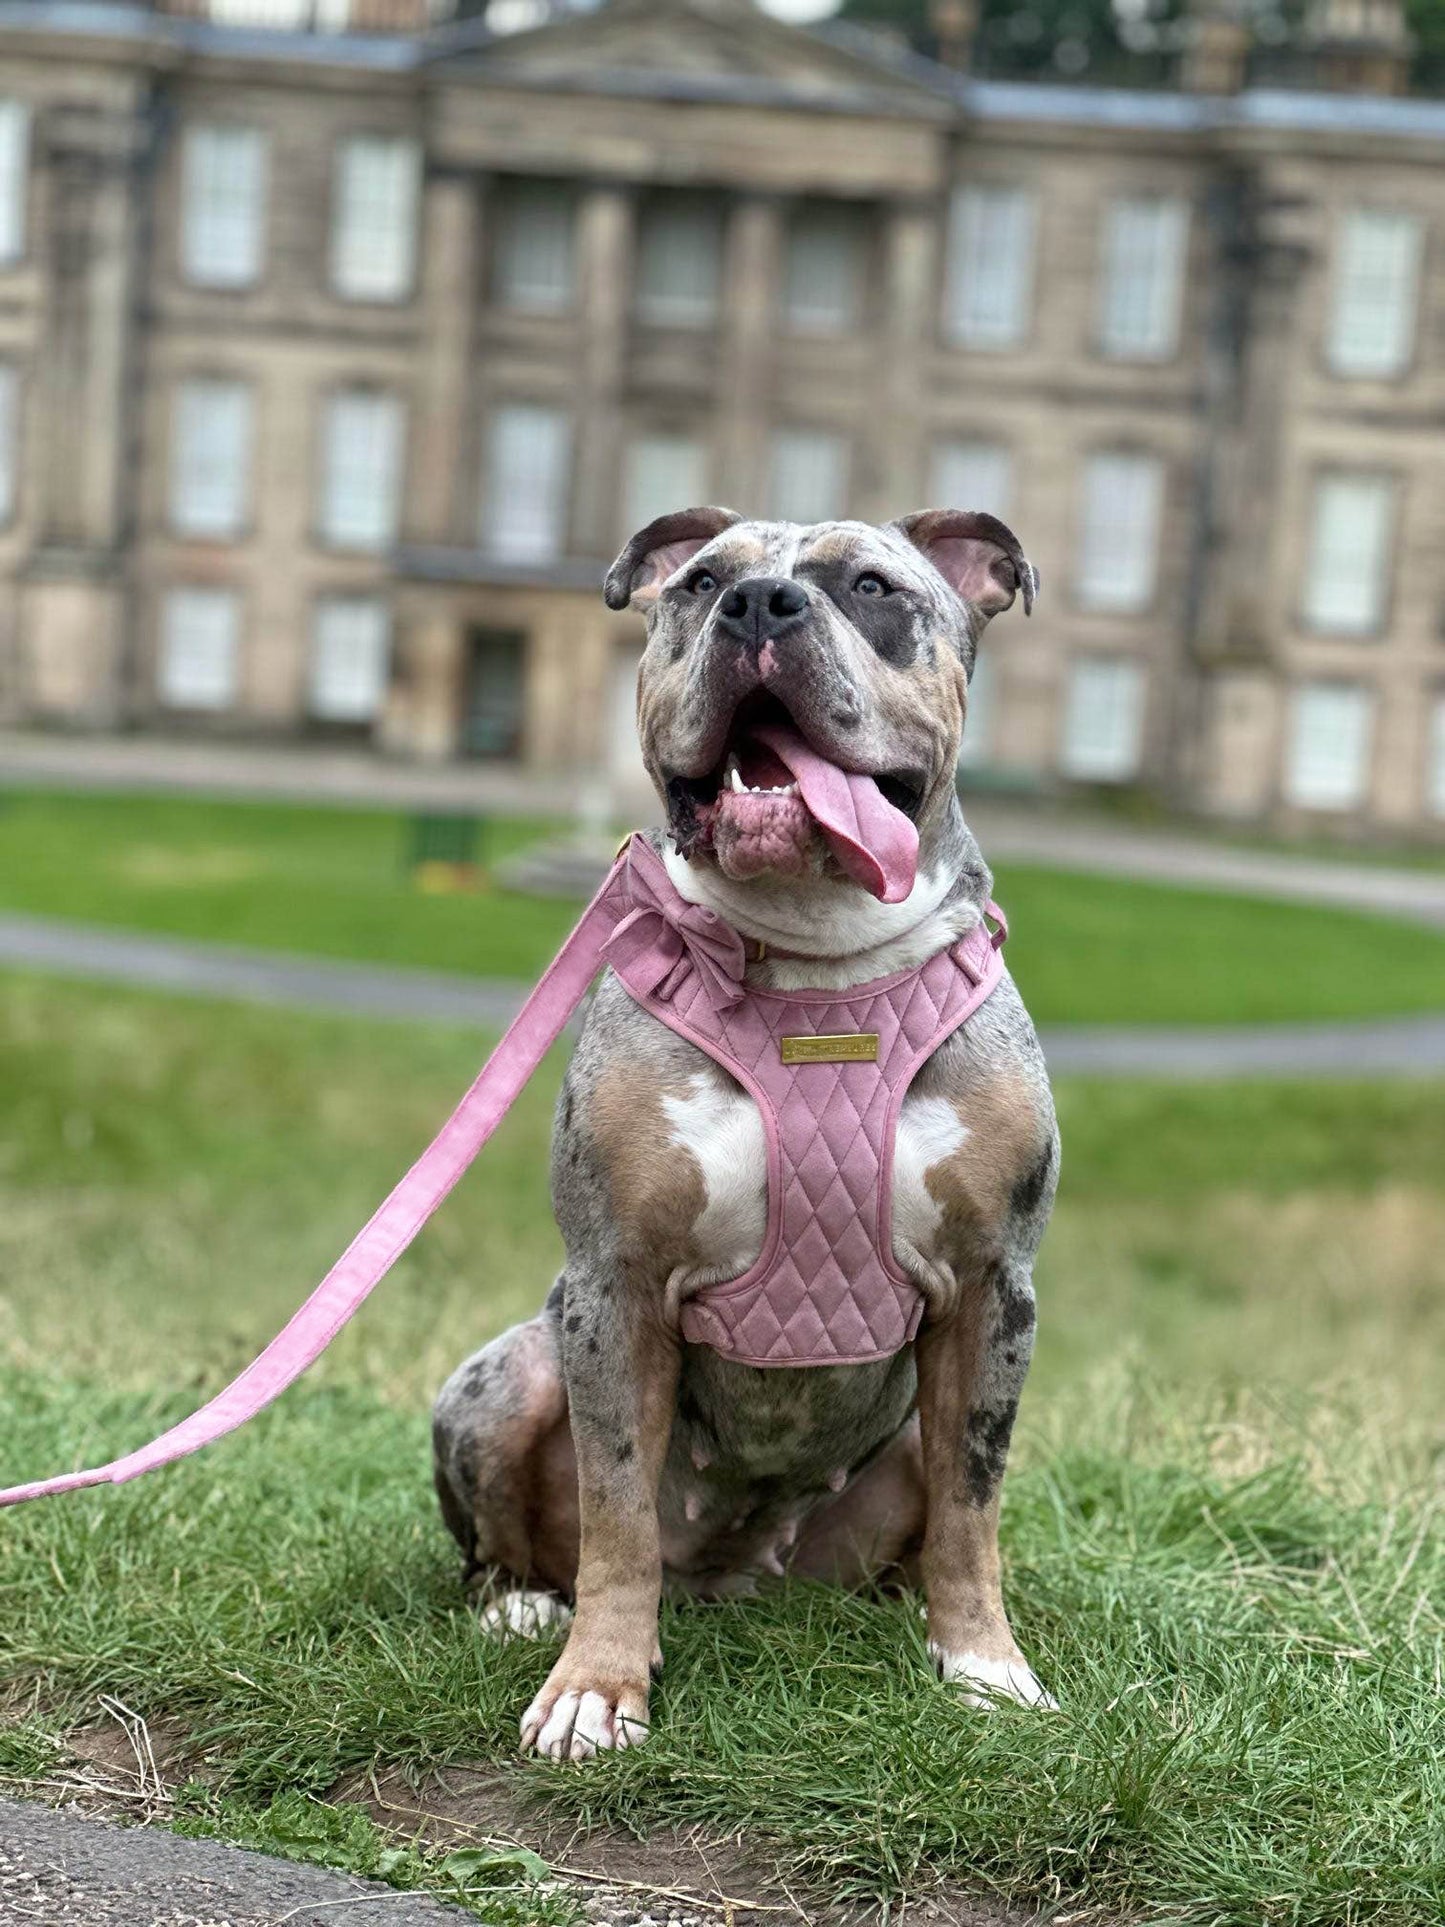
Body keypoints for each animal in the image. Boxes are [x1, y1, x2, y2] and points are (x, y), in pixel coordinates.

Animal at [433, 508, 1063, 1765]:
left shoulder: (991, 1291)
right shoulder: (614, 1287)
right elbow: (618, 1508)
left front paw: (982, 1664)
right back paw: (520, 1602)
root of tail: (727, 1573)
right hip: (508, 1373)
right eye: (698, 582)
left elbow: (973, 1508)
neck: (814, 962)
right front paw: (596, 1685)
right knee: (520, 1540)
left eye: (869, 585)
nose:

■ ■ ■ ■ ■ ■ ■

* [TASK OBJECTIVE]: Every entry, exactly as written: transcribe it, passing over any pictures.

* [RESPONSE TO THIS EXERCISE]:
Body keypoints for each animal in the image. Boxes are [x1, y1, x2, y2] and points are (x, y), in pixel coordinates.

Animal at [433, 508, 1063, 1765]:
left shoulder: (991, 1291)
right shoulder: (614, 1287)
right elbow: (618, 1508)
left front paw: (982, 1664)
right back paw: (520, 1602)
root of tail: (727, 1573)
right hip: (508, 1373)
right eye: (698, 582)
left elbow: (973, 1508)
neck: (814, 962)
right front paw: (596, 1685)
right knee: (520, 1540)
left eye: (869, 585)
nose:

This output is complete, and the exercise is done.